# Inverted leg press....



## kevo (Aug 7, 2003)

Much cop as part of a leg routine guys? I like training legs on them TBH but want the most bang for my buck.

Obviously I know the importance of squats but I want a good substitute to switch out with. :thumbup1:


----------



## MarkFranco (Aug 26, 2010)

????????

Look dangerous


----------



## Ak_88 (Nov 9, 2008)

More of a hamstring exercise too by the looks of it


----------



## skellan (Nov 15, 2009)

worth a try!
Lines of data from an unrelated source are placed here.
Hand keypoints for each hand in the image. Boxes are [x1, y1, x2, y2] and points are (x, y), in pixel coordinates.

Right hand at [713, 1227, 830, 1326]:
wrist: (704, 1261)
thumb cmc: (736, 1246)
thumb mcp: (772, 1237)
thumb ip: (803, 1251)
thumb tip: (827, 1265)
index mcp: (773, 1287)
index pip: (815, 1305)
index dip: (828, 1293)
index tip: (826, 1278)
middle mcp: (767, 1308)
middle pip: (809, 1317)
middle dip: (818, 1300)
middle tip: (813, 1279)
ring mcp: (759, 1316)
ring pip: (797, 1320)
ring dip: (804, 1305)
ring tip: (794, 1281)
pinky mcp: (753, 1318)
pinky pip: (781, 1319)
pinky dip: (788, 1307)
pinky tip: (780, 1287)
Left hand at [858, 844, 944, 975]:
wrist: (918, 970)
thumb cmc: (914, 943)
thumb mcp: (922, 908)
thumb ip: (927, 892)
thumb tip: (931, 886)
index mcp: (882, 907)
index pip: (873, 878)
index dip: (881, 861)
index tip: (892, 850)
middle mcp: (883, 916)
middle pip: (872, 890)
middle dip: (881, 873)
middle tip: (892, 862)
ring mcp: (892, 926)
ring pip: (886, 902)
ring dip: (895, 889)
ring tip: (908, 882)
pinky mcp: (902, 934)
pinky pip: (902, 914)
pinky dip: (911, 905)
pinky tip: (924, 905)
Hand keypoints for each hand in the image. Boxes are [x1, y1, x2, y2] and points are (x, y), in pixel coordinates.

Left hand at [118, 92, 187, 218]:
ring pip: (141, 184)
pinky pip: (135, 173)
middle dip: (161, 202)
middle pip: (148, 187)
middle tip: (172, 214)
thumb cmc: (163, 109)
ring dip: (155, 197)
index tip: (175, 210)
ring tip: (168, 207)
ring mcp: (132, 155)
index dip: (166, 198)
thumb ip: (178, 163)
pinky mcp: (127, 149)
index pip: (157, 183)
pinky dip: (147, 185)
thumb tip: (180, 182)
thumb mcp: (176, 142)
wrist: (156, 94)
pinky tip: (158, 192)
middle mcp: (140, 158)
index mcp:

I like it


----------



## Ironclad (Jun 23, 2009)

MarkFranco said:


> ????????
> 
> Look dangerous


LMAO you pratt :lol:


----------



## TryingToGetBig (May 20, 2010)

MarkFranco said:


> ????????
> 
> Look dangerous


Hahahaha, if i saw this in the gym id pi$$ from laughing so much :lol: :lol: :lol: :lol:


----------



## MarkFranco (Aug 26, 2010)

Seriously I had no idea what an inverted legpress was and thats one of the first pictures to come up when I went on google haha


----------



## Ironclad (Jun 23, 2009)

I've got the boots you use for that exercise but they aint no leg press hehe


----------



## kevo (Aug 7, 2003)

So.... any other sensible answers??

Not sure what Google you used Mark

http://www.google.co.uk/images?hl=en&safe=off&q=inverted+leg+press&rlz=1R2ACAW_en&wrapid=tlif12868311093762&um=1&ie=UTF-8&source=og&sa=N&tab=wi&biw=1345&bih=583


----------



## Aftershock (Jan 28, 2004)

Inverted leg press is a cracking exercise if you have access to the equipment, most gyms just dont have one.

Not to be confused with and inverted squat with gravity boots (which by the way is a bitch to perform lol)


----------



## MarkFranco (Aug 26, 2010)

A great alternative to the anti gravity squat


----------



## kevo (Aug 7, 2003)

Aftershock said:


> Inverted leg press is a cracking exercise if you have access to the equipment, most gyms just dont have one.
> 
> Not to be confused with and inverted squat with gravity boots (which by the way is a bitch to perform lol)


Ta Jase. Luckily mine has one :thumb:


----------



## jay631 (Oct 2, 2010)

MarkFranco said:


> ????????
> 
> Lol :lol: :lol: :lol: :thumb: :thumb :
> 
> Look dangerous


----------